Once you deny both of these assumptions it becomes clear that the attempt to demarcate science from non-science cannot be separated from a historical analysis of science.

The foremost historical analysis of science is Feyerabend’s Against Method. It is an excellent book and you should go and read it. The conclusion is that, historically, to reach scientific progress “anything goes”. “Anything goes” is “the terrified reaction of a rationalist who takes a closer look at history”.

This much is clear to anyone that has actually tried to do science. Few in the LW or EA community has.

Very well then. So there is no scientific method that is guaranteed to create scientific progress. What then? How does that help explain the problem?

I mentioned above Science qua institution. Science qua institution is a force. It protects itself like a force (Feyerabend was all but expelled from the community of philosophers of science, Scientific American ran an article entitling him “The Worst Enemy of Science”, and so on.), it denies responsibility like a force (Physics has continued business as usual after Hiroshima and Nagasaki), it has professionalised and institutionalised itself like a force, it has taken hold of society like a force (In having a system for the production, regulation, distribution, circulation and operation of its statements; and in having a violent reaction to Feyerabend’s suggestion of separation of science and the state), it can assign status and credibility like a force.

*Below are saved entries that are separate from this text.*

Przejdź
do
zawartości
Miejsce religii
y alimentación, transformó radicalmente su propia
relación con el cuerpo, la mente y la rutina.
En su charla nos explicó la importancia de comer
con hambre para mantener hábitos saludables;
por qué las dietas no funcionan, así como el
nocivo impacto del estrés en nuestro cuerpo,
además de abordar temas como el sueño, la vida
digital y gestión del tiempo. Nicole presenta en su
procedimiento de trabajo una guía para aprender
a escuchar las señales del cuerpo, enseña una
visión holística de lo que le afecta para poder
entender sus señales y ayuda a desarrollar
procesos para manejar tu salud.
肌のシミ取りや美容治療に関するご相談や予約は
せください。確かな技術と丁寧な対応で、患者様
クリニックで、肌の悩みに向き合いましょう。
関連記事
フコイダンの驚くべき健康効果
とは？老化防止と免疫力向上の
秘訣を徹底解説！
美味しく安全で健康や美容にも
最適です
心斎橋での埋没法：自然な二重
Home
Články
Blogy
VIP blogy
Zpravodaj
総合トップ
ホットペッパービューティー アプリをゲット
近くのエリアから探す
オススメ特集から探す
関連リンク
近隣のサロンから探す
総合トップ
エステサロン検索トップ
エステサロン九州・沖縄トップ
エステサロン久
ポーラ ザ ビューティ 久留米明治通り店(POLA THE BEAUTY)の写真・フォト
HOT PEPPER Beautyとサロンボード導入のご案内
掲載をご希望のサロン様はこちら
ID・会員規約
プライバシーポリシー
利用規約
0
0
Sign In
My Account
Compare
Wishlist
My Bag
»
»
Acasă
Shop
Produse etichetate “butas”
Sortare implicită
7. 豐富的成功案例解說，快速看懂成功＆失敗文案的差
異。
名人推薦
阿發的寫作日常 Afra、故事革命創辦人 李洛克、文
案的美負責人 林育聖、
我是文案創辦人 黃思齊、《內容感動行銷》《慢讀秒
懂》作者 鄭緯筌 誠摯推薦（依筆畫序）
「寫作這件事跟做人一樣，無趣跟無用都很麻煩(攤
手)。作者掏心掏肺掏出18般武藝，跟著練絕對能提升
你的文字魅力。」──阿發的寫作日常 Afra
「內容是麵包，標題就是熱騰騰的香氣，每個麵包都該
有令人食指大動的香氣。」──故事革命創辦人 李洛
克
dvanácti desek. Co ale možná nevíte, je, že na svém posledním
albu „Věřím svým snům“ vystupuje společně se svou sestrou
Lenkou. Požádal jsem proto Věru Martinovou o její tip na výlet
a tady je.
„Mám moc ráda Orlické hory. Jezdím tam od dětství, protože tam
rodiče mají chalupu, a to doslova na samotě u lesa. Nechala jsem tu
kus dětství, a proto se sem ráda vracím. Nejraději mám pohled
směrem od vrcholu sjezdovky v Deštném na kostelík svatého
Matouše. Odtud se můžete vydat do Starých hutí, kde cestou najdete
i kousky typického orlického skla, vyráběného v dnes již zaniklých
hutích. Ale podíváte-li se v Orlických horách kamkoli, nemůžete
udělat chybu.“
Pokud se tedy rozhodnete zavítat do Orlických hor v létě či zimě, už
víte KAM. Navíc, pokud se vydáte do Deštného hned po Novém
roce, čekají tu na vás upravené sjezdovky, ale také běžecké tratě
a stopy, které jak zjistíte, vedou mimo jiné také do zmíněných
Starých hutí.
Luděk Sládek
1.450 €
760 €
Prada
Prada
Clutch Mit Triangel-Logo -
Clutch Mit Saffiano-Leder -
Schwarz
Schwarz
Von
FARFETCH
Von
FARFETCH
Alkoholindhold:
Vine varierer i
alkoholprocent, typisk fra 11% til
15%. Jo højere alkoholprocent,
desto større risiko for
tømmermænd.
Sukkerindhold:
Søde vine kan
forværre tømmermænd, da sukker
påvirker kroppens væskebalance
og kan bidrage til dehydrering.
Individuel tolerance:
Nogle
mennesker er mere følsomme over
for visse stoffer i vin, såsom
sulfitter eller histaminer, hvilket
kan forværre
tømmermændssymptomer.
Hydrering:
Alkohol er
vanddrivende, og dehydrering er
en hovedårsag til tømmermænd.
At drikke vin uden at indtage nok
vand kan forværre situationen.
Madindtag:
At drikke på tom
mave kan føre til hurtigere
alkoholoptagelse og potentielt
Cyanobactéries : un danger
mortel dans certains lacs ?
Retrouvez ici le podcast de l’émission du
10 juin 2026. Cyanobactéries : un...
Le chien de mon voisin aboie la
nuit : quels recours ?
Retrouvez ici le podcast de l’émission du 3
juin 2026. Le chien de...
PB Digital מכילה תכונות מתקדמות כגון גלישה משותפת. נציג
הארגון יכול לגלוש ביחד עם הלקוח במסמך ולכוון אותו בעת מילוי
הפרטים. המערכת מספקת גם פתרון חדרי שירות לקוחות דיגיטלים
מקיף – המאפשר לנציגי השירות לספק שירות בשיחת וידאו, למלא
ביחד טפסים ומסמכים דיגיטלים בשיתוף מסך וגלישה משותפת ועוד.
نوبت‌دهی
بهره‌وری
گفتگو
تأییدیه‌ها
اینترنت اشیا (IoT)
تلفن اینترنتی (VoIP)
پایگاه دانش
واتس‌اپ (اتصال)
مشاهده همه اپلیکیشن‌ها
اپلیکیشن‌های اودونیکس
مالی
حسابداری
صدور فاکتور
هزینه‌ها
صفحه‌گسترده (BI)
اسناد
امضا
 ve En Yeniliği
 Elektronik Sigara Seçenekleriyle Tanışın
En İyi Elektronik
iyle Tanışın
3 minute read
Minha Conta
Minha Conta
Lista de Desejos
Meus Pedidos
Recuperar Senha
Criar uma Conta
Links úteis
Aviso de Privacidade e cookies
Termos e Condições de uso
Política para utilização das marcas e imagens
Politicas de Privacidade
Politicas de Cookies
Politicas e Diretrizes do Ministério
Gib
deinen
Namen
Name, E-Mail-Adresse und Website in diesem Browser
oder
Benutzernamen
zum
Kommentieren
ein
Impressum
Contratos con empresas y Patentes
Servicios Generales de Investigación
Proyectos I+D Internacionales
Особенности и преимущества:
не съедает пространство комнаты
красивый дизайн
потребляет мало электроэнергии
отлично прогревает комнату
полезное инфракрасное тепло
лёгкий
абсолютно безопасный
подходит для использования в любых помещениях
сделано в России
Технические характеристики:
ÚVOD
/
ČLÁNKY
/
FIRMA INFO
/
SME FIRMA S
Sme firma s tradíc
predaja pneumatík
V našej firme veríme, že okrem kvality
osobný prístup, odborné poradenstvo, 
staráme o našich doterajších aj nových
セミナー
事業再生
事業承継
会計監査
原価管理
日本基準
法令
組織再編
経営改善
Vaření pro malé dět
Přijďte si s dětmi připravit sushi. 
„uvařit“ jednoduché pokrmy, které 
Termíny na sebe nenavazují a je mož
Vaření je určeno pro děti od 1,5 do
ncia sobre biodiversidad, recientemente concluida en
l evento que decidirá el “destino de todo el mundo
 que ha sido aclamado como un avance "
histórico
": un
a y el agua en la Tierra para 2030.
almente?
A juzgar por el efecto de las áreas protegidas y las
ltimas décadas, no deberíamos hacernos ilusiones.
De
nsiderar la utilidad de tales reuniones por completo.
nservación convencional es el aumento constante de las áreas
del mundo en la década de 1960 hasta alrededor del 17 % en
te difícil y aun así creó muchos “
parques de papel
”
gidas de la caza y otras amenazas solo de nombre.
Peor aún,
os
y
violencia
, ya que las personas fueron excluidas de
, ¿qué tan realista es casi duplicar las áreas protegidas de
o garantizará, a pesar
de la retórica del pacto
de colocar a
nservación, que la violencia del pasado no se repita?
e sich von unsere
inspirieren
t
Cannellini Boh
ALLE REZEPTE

Every force requires sacrifices. Costly signals of the commitment of the subjects, of the ritualistically reinforcing the subject-ruler power dynamic.

Science is no different. It denies everything that might take its power away from it. All other forms of knowing are improper, wrong, mystical, archaic, backwards or primitive. The scientific way of knowing and of conceptualising is the only way. An example: in science the body is no more than a collection of parts – the body-object. In science as force the body is nothing more than a target of power – it matters insofar as it can be manipulated for whatever ends are sought. The body itself, the body-subject, the body-as-sensed could never be a source of scientific knowledge for this would detract from the ability of science as force to legislate over every one – that is, every body. (No wonder Gendlin’s splendid philosophy of the body could never get any traction. The incentives are such that any philosophy which makes oneself as an ultimate authority is an enemy since it detracts from the power of the institution)

This merely illustrates the wider pattern. Science as force denies everything that might take its power away from it. Especially “unscientific” knowledge, that is knowledge not generated via the “scientific method” – even if there is no one “scientific method”. All that is required is for the subjects to imagine that there is and the domination can carry own.

Our answer materialises. Science qua force promotes a vision of science as the guardian of truth. This vision is endemic, so much so that even EA people – the intelligentsia as far as I’m concerned – do not really understand what science (as activity) is, and have been coopted into this ideology.

It is notable that these people do not – as is made clear in this essay – really understand what science is (in any of its versions) or how it works.

That is why they equate being scientific with deferring to experts. That is why the idea of generating scientific progress themselves is unthinkable, for they do not have access to the scientific method.

science is much closer to myth than a scientific philosophy is prepared to admit. It is one of the many forms of thought that have been developed by man, and not necessarily the best. It is conspicuous, noisy, and impudent, but it is inherently superior only for those who have already decided in favour of a certain ideology, or who have accepted it without ever having examined its advantages and its limits (AM, p. 295).